Welcome to the Digit-Recognition-Machine-Learning wiki!
In k-NN classification, we will observe the class label of nearest neighbors and will take the majority of votes. Based on the K value we can decide how far we have to go for exploring nearest class labels.
Each example includes 28x28 grey-scale pixel values as features and a categorical class label out of 0-9. You can manually download the dataset from Dr. Yann Lecun’s webpage (http://yann.lecun.com/exdb/mnist/) or automatically get it from some libraries/packages . (e.g., as done in section 5.9 of http://scikitlearn.org/stable/datasets/index.html for sklearn in Python). I have not used any existing class or functions (e.g., sklearn.neighbors.KNeighborsClassifier) and implemented it from scratch.
Digit_label, 28*28 pixel values [0-255]
Below is the size of given Input dataset :
Train: 60000 images Test: 10000 images
Image Type : Pixels and gray scale.
Algorithm :
-
Covert image data into csv files.
-
Load training data and test data into list.
-
For each test sample in test set:
- Start : - compute the distance metrics : [subtract the test instance with train_instance and square it, do the row-wise sum to get the actual distance] - we will have all the distance from one test instance to all training instances - Sort the distance vector - Now for each K value, Start: - do the slice of K length from distance vector and compute the prediction. - Based on the majority vote decide the target class - If got the incorrect label then increment the error score for that particular K value. - End - End -
Use the error vectore and divide it by length of test data.
-
Plot the graph.
Given below, results I obtained with different K values for KNN :
k = [1, 9, 19, 29, 39, 49, 59, 69, 79, 89, 99]
ErrorRate = [0.096, 0.091, 0.108, 0.123, 0.134, 0.136, 0.143, 0.149, 0.158, 0.166, 0.171]
K = 1, with Euclidean :
Error rate : 9.6 %
K = 9, with Euclidean :
Error rate : 9.1%
K = 19, with Euclidean :
Error Rate : 10.8 %
K = 29 , with Euclidean :
Error Rate : 12.3 %
K = 39, with Euclidean :
Error Rate : 13.4%
K= 49, with Euclidean :
Error Rate : 13.6 %
K = 59, with Euclidean :
Error Rate : 14.3 %
K = 69, with Euclidean :
Error Rate : 14.9 %
K = 79, with Euclidean :
Error Rate : 15.8 %
K = 89, with Euclidean :
Error Rate : 16.6 %
K = 99, with Euclidean :
Error Rate : 17.1 %
The real challenge was to compute the distance matrix for each test instance and the value of the K. It will definitely take more time if we don't use the vectorized form of the training and testing data. Normal brute-force will take almost 20 minutes to run this algorithm.

☆ ☆ ☆ ☆ ☆

_Required action 1_: Print the part of the wiki page on k-NN digit recognition from "Each example includes" to "and gray scale." without changing anything.
_Required action 2_: Output the lines of the entries from the line with "No ha trabajado" through the last line of the entries, reproducing each one precisely.

_Provided data_:
☆ ☆ ☆ ☆ ☆

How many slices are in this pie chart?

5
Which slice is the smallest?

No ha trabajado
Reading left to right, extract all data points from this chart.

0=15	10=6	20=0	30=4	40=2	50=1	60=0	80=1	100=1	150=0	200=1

☆ ☆ ☆ ☆ ☆

_Exercise response 1_:
Each example includes 28x28 grey-scale pixel values as features and a categorical class label out of 0-9. You can manually download the dataset from Dr. Yann Lecun’s webpage (http://yann.lecun.com/exdb/mnist/) or automatically get it from some libraries/packages . (e.g., as done in section 5.9 of http://scikitlearn.org/stable/datasets/index.html for sklearn in Python). I have not used any existing class or functions (e.g., sklearn.neighbors.KNeighborsClassifier) and implemented it from scratch.
Digit_label, 28*28 pixel values [0-255]
Below is the size of given Input dataset :
Train: 60000 images Test: 10000 images
Image Type : Pixels and gray scale.

_Exercise response 2_:
No ha trabajado
Reading left to right, extract all data points from this chart.

0=15	10=6	20=0	30=4	40=2	50=1	60=0	80=1	100=1	150=0	200=1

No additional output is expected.